> _AIM OF THE EXERCISE_
Copy out the lines below, beginning with the line that contains "kingdom: Animalia" and ending with the line that contains "common name: Meadow bunting", including both.

(A run of records)
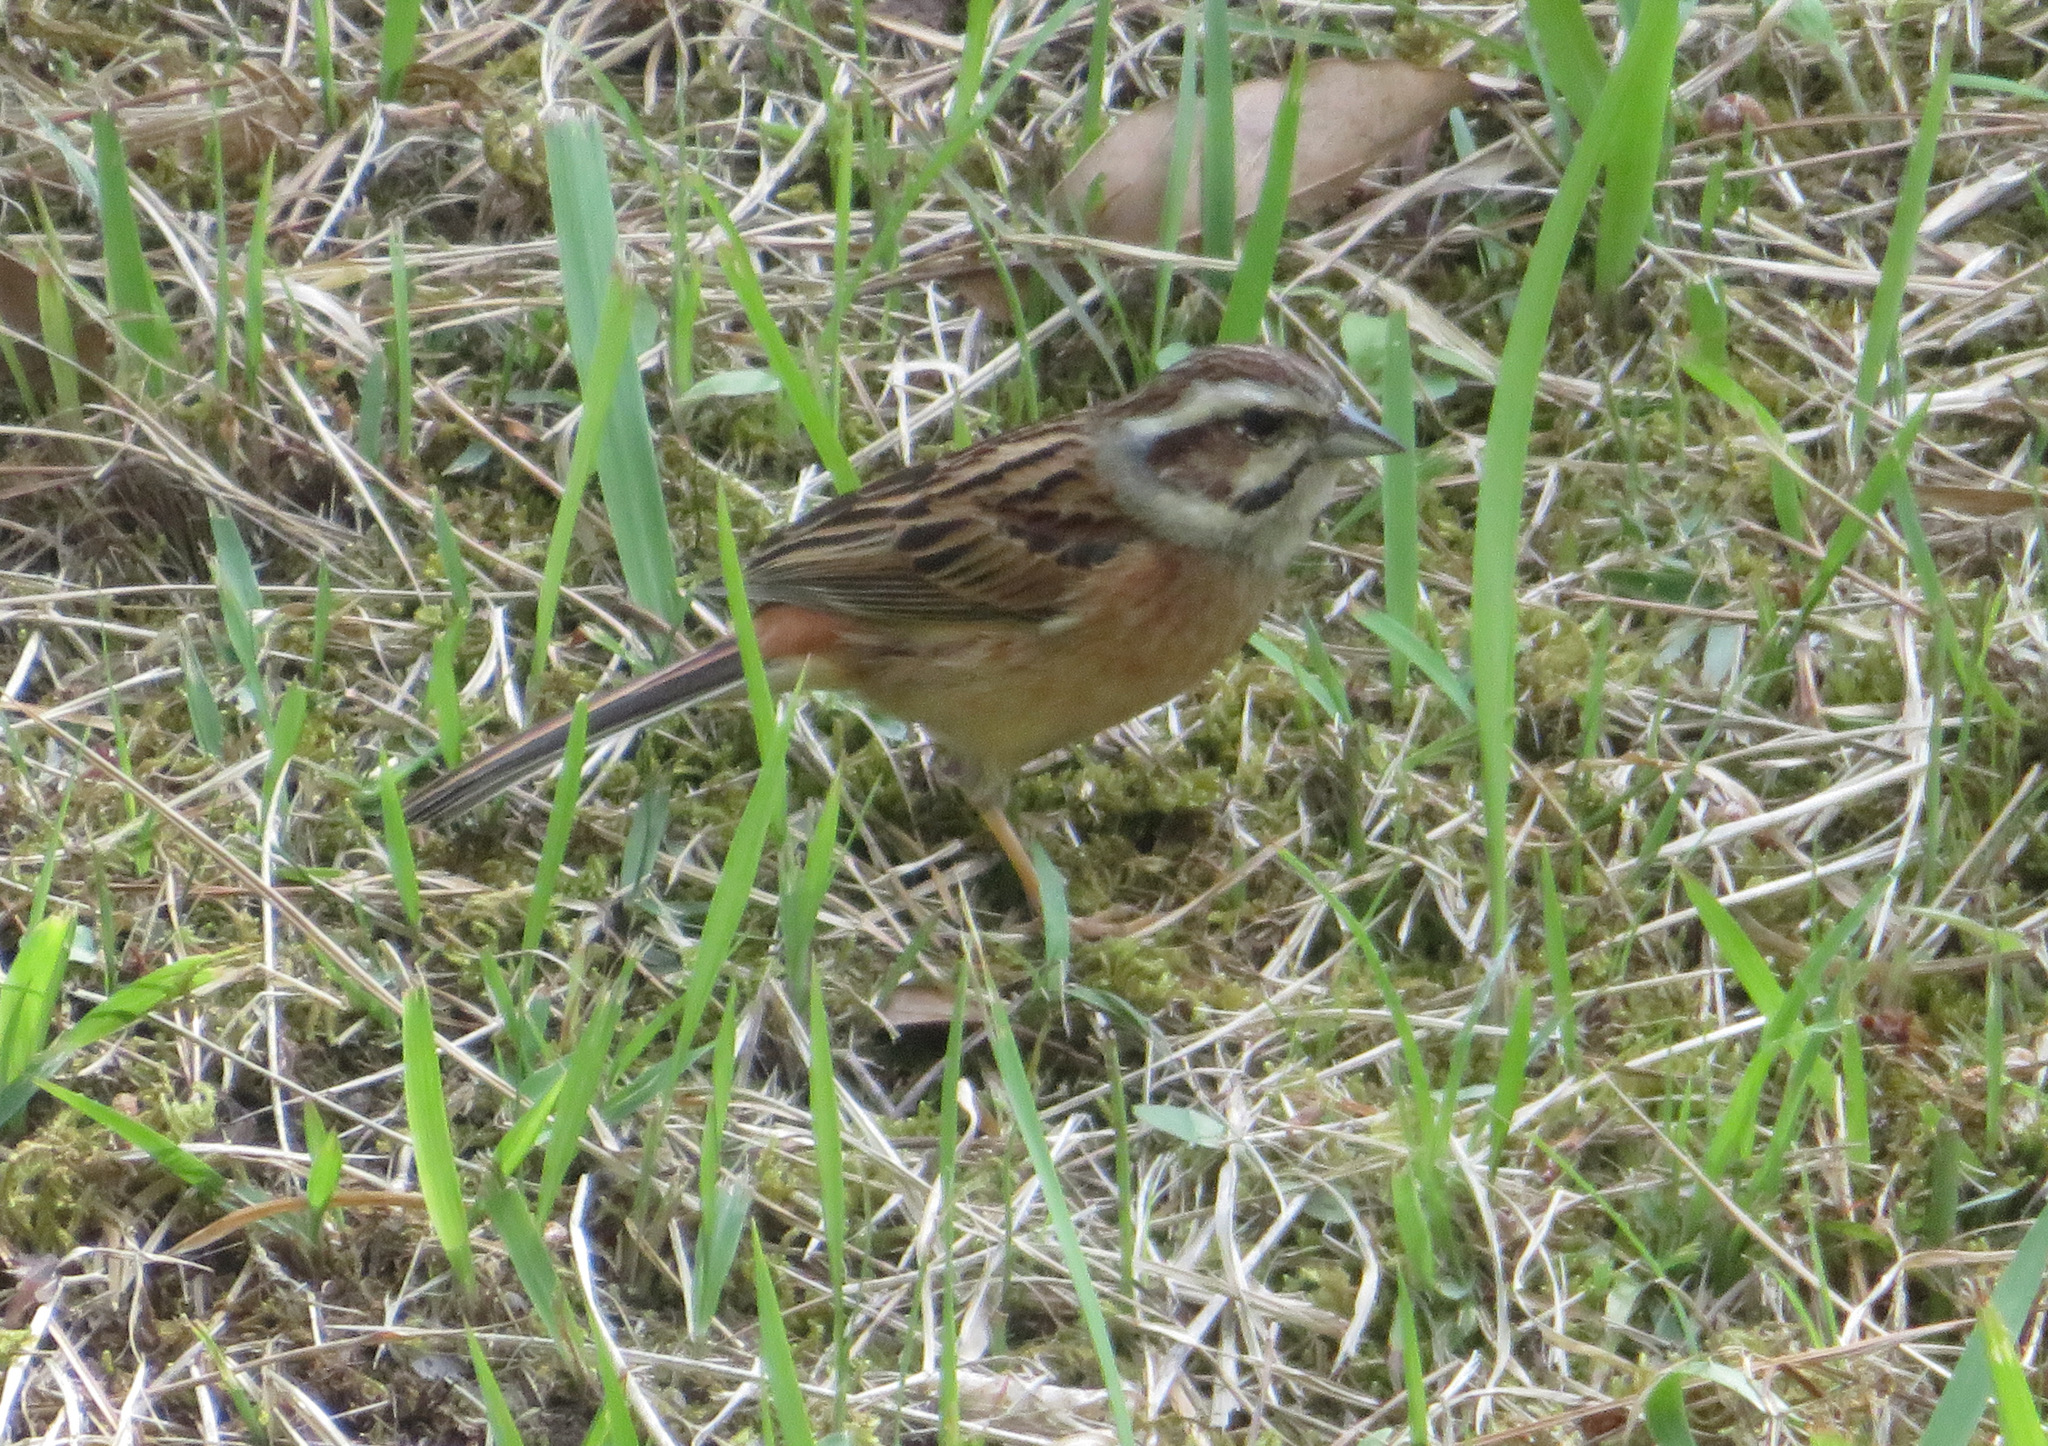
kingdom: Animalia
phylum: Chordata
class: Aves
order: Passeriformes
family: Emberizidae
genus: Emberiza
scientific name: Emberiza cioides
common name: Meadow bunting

--

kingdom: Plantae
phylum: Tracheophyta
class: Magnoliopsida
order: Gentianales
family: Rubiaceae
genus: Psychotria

> _SOLUTION FOR THIS PROBLEM_
kingdom: Animalia
phylum: Chordata
class: Aves
order: Passeriformes
family: Emberizidae
genus: Emberiza
scientific name: Emberiza cioides
common name: Meadow bunting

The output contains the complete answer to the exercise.